Mellor AL., Chandler P., Baban B., Hansen AM., Marshall B., Pihkala J., Waldmann H., Cobbold S., Adams E., Munn DH.
Murine dendritic cells (DCs) expressing indoleamine 2,3 dioxygenase (IDO) catabolize tryptophan and can suppress T cell responses elicited in vivo. Here, we identify specific subsets of splenic (CD11c+) dendritic cells competent to mediate IDO-dependent T cell suppression following CTLA4-mediated ligation of B7 molecules. IDO-competent DC subsets acquired potent and dominant T cell suppressive properties as a consequence of IDO up-regulation, as they blocked the ability of T cells to respond to other stimulatory DCs in the same cultures.

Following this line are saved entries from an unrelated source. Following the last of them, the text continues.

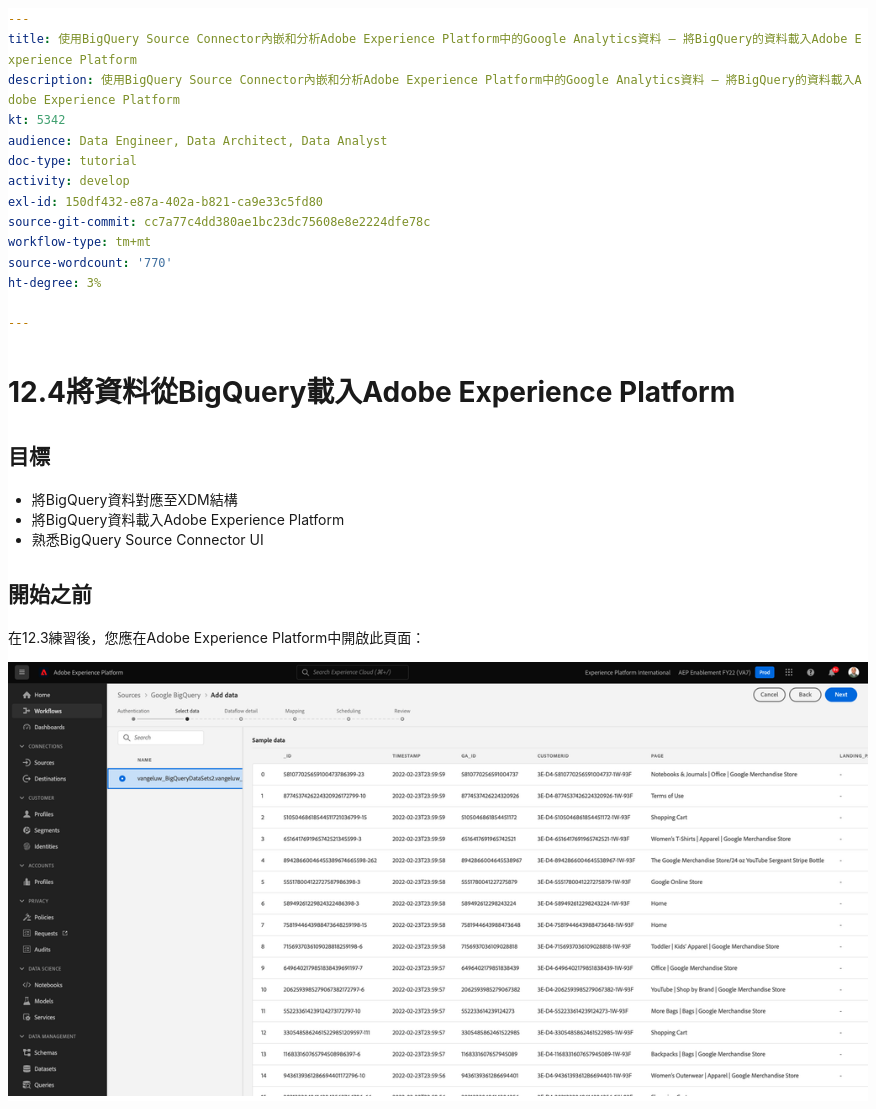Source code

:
 ```yaml
---
title: 使用BigQuery Source Connector內嵌和分析Adobe Experience Platform中的Google Analytics資料 — 將BigQuery的資料載入Adobe Experience Platform
description: 使用BigQuery Source Connector內嵌和分析Adobe Experience Platform中的Google Analytics資料 — 將BigQuery的資料載入Adobe Experience Platform
kt: 5342
audience: Data Engineer, Data Architect, Data Analyst
doc-type: tutorial
activity: develop
exl-id: 150df432-e87a-402a-b821-ca9e33c5fd80
source-git-commit: cc7a77c4dd380ae1bc23dc75608e8e2224dfe78c
workflow-type: tm+mt
source-wordcount: '770'
ht-degree: 3%

---
```


# 12.4將資料從BigQuery載入Adobe Experience Platform

## 目標

- 將BigQuery資料對應至XDM結構
- 將BigQuery資料載入Adobe Experience Platform
- 熟悉BigQuery Source Connector UI

## 開始之前

在12.3練習後，您應在Adobe Experience Platform中開啟此頁面：

![示範](./images/datasets.png)
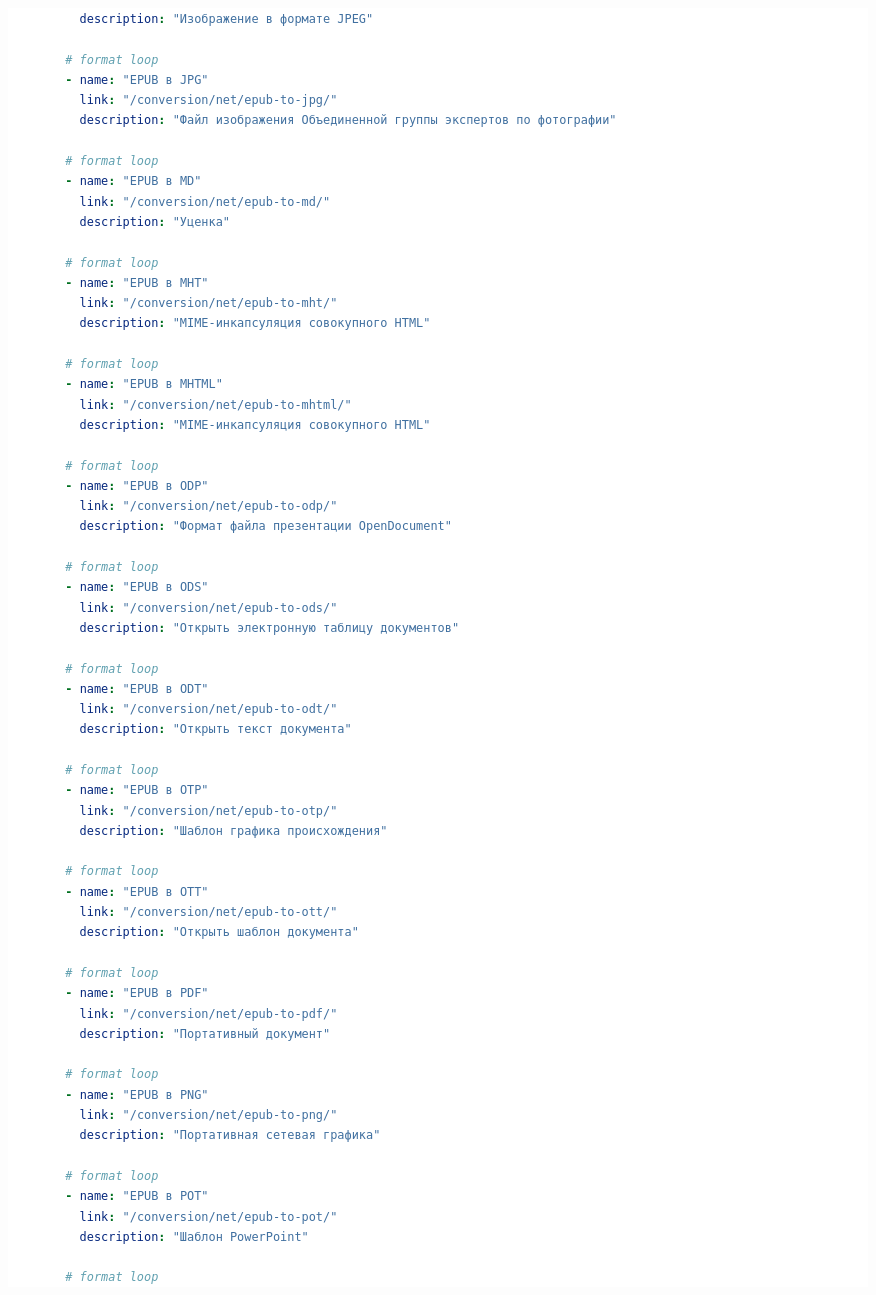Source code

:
 ```yaml
          description: "Изображение в формате JPEG"

        # format loop
        - name: "EPUB в JPG"
          link: "/conversion/net/epub-to-jpg/"
          description: "Файл изображения Объединенной группы экспертов по фотографии"

        # format loop
        - name: "EPUB в MD"
          link: "/conversion/net/epub-to-md/"
          description: "Уценка"

        # format loop
        - name: "EPUB в MHT"
          link: "/conversion/net/epub-to-mht/"
          description: "MIME-инкапсуляция совокупного HTML"

        # format loop
        - name: "EPUB в MHTML"
          link: "/conversion/net/epub-to-mhtml/"
          description: "MIME-инкапсуляция совокупного HTML"

        # format loop
        - name: "EPUB в ODP"
          link: "/conversion/net/epub-to-odp/"
          description: "Формат файла презентации OpenDocument"

        # format loop
        - name: "EPUB в ODS"
          link: "/conversion/net/epub-to-ods/"
          description: "Открыть электронную таблицу документов"

        # format loop
        - name: "EPUB в ODT"
          link: "/conversion/net/epub-to-odt/"
          description: "Открыть текст документа"

        # format loop
        - name: "EPUB в OTP"
          link: "/conversion/net/epub-to-otp/"
          description: "Шаблон графика происхождения"

        # format loop
        - name: "EPUB в OTT"
          link: "/conversion/net/epub-to-ott/"
          description: "Открыть шаблон документа"

        # format loop
        - name: "EPUB в PDF"
          link: "/conversion/net/epub-to-pdf/"
          description: "Портативный документ"

        # format loop
        - name: "EPUB в PNG"
          link: "/conversion/net/epub-to-png/"
          description: "Портативная сетевая графика"

        # format loop
        - name: "EPUB в POT"
          link: "/conversion/net/epub-to-pot/"
          description: "Шаблон PowerPoint"

        # format loop
```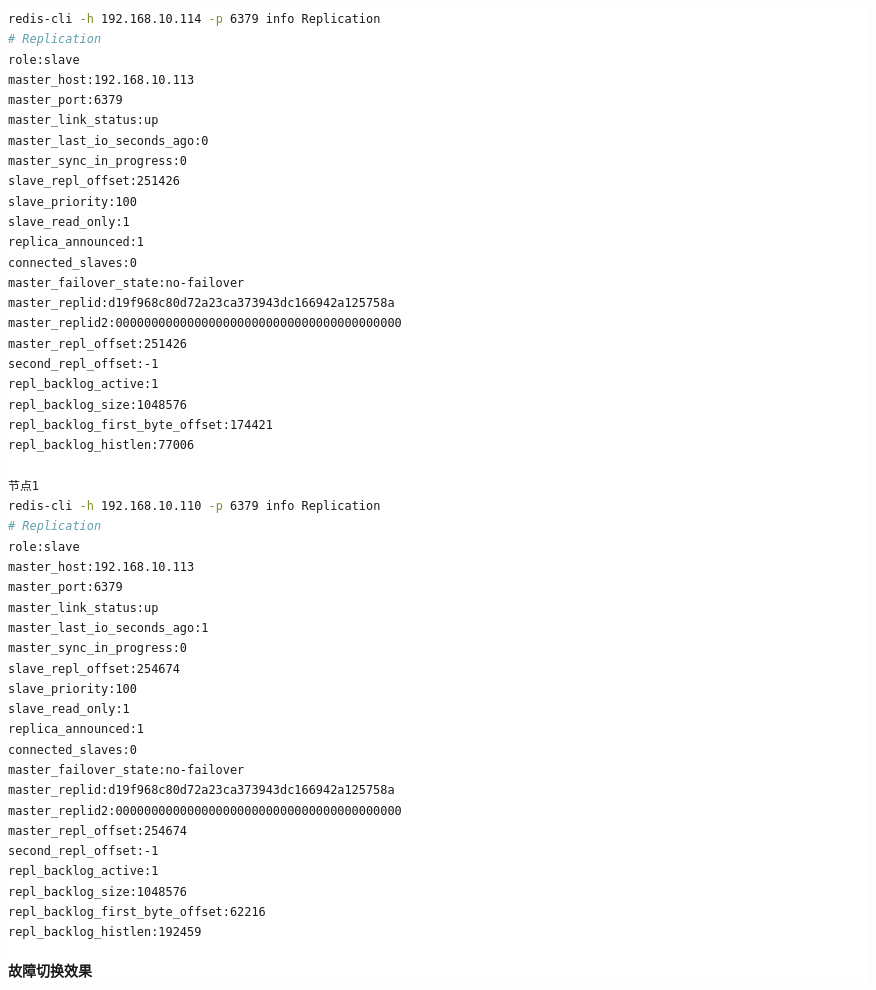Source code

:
 ```bash
redis-cli -h 192.168.10.114 -p 6379 info Replication
# Replication
role:slave
master_host:192.168.10.113
master_port:6379
master_link_status:up
master_last_io_seconds_ago:0
master_sync_in_progress:0
slave_repl_offset:251426
slave_priority:100
slave_read_only:1
replica_announced:1
connected_slaves:0
master_failover_state:no-failover
master_replid:d19f968c80d72a23ca373943dc166942a125758a
master_replid2:0000000000000000000000000000000000000000
master_repl_offset:251426
second_repl_offset:-1
repl_backlog_active:1
repl_backlog_size:1048576
repl_backlog_first_byte_offset:174421
repl_backlog_histlen:77006

节点1
redis-cli -h 192.168.10.110 -p 6379 info Replication
# Replication
role:slave
master_host:192.168.10.113
master_port:6379
master_link_status:up
master_last_io_seconds_ago:1
master_sync_in_progress:0
slave_repl_offset:254674
slave_priority:100
slave_read_only:1
replica_announced:1
connected_slaves:0
master_failover_state:no-failover
master_replid:d19f968c80d72a23ca373943dc166942a125758a
master_replid2:0000000000000000000000000000000000000000
master_repl_offset:254674
second_repl_offset:-1
repl_backlog_active:1
repl_backlog_size:1048576
repl_backlog_first_byte_offset:62216
repl_backlog_histlen:192459

```



#### 故障切换效果
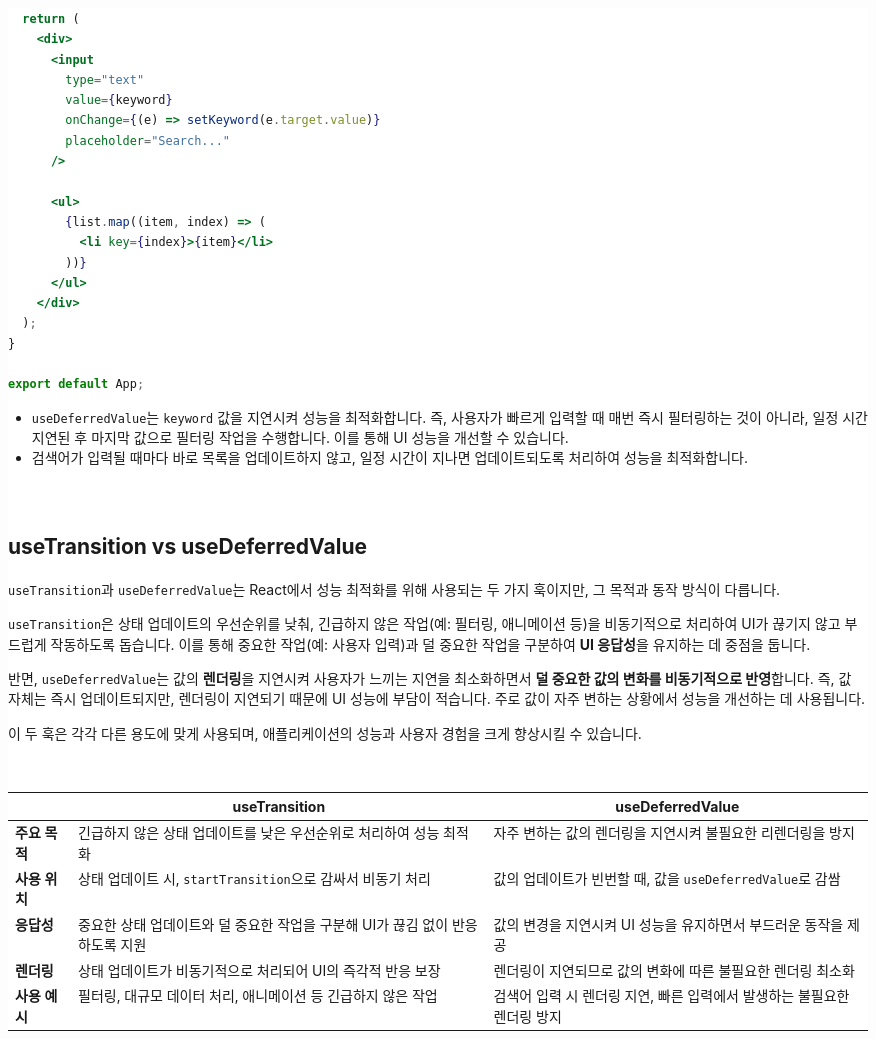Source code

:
 ```jsx
  return (
    <div>
      <input
        type="text"
        value={keyword}
        onChange={(e) => setKeyword(e.target.value)}
        placeholder="Search..."
      />

      <ul>
        {list.map((item, index) => (
          <li key={index}>{item}</li>
        ))}
      </ul>
    </div>
  );
}

export default App;
```

- `useDeferredValue`는 `keyword` 값을 지연시켜 성능을 최적화합니다. 즉, 사용자가 빠르게 입력할 때 매번 즉시 필터링하는 것이 아니라, 일정 시간 지연된 후 마지막 값으로 필터링 작업을 수행합니다. 이를 통해 UI 성능을 개선할 수 있습니다.
- 검색어가 입력될 때마다 바로 목록을 업데이트하지 않고, 일정 시간이 지나면 업데이트되도록 처리하여 성능을 최적화합니다.

<br/>

## useTransition vs useDeferredValue

`useTransition`과 `useDeferredValue`는 React에서 성능 최적화를 위해 사용되는 두 가지 훅이지만, 그 목적과 동작 방식이 다릅니다.

`useTransition`은 상태 업데이트의 우선순위를 낮춰, 긴급하지 않은 작업(예: 필터링, 애니메이션 등)을 비동기적으로 처리하여 UI가 끊기지 않고 부드럽게 작동하도록 돕습니다. 이를 통해 중요한 작업(예: 사용자 입력)과 덜 중요한 작업을 구분하여 **UI 응답성**을 유지하는 데 중점을 둡니다.

반면, `useDeferredValue`는 값의 **렌더링**을 지연시켜 사용자가 느끼는 지연을 최소화하면서 **덜 중요한 값의 변화를 비동기적으로 반영**합니다. 즉, 값 자체는 즉시 업데이트되지만, 렌더링이 지연되기 때문에 UI 성능에 부담이 적습니다. 주로 값이 자주 변하는 상황에서 성능을 개선하는 데 사용됩니다.

이 두 훅은 각각 다른 용도에 맞게 사용되며, 애플리케이션의 성능과 사용자 경험을 크게 향상시킬 수 있습니다.

<br/>

|  | **useTransition** | **useDeferredValue** |
| --- | --- | --- |
| **주요 목적** | 긴급하지 않은 상태 업데이트를 낮은 우선순위로 처리하여 성능 최적화 | 자주 변하는 값의 렌더링을 지연시켜 불필요한 리렌더링을 방지 |
| **사용 위치** | 상태 업데이트 시, `startTransition`으로 감싸서 비동기 처리 | 값의 업데이트가 빈번할 때, 값을 `useDeferredValue`로 감쌈 |
| **응답성** | 중요한 상태 업데이트와 덜 중요한 작업을 구분해 UI가 끊김 없이 반응하도록 지원 | 값의 변경을 지연시켜 UI 성능을 유지하면서 부드러운 동작을 제공 |
| **렌더링** | 상태 업데이트가 비동기적으로 처리되어 UI의 즉각적 반응 보장 | 렌더링이 지연되므로 값의 변화에 따른 불필요한 렌더링 최소화 |
| **사용 예시** | 필터링, 대규모 데이터 처리, 애니메이션 등 긴급하지 않은 작업 | 검색어 입력 시 렌더링 지연, 빠른 입력에서 발생하는 불필요한 렌더링 방지 |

Soluble CTLA4 (CTLA4-Ig) and cloned CTLA4+ regulatory T cells (Tr1D1) up-regulated IDO selectively in DC subsets co-expressing B220 or CD8alpha. The ability of Tr1D1 T cells to suppress CD8+ T cell responses was completely dependent on their ability to induce tryptophan catabolism in DCs. Selective IDO up-regulation in DCs did not inhibit T cell activation, but prevented T cell clonal expansion due to rapid death of activated T cells. T cell responses were restored by genetic or pharmacologic inhibition of IDO enzyme activity, or by adding excess tryptophan. DCs from interferon gamma (IFNgamma)-receptor-deficient mice were effective in promoting IDO-dependent T cell suppression following CTLA4-Ig exposure in vivo, indicating that IFNgamma signaling was not necessary for IDO up-regulation in this model. These findings suggest that IDO-competent DCs provide a regulatory bridge, mediated by CTLA4-B7 engagement, between certain regulatory T cell subsets and naive responder T cells.